# Activity:
Count the lines containing "TNHH" in the entries underneath, and state that count without anything else.

# Material for this task:
::::::::::
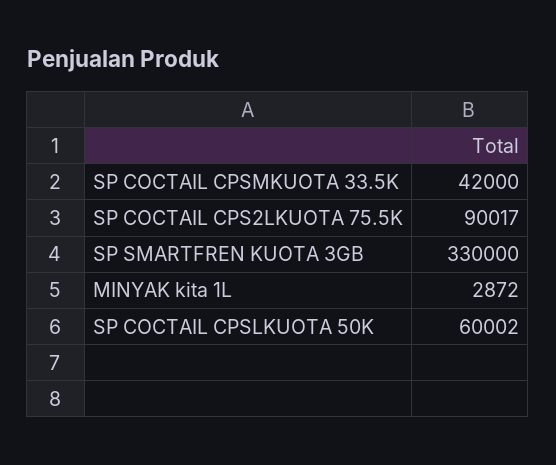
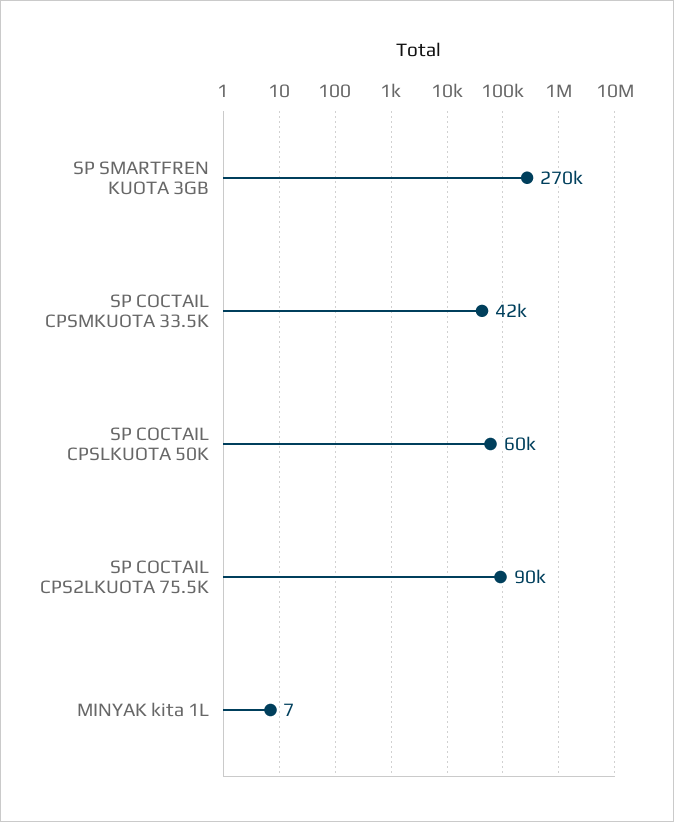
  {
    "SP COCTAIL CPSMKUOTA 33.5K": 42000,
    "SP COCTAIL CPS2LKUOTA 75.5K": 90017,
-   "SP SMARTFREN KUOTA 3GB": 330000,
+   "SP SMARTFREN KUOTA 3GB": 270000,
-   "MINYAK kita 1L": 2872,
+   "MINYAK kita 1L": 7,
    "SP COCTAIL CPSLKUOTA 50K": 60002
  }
::::::::::
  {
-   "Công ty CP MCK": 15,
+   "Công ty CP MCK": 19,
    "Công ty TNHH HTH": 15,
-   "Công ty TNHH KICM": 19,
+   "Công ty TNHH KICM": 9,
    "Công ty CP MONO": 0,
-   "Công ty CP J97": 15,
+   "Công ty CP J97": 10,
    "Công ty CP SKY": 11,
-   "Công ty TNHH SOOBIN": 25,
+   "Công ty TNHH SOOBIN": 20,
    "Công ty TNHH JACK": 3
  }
::::::::::
# Exercise result:
6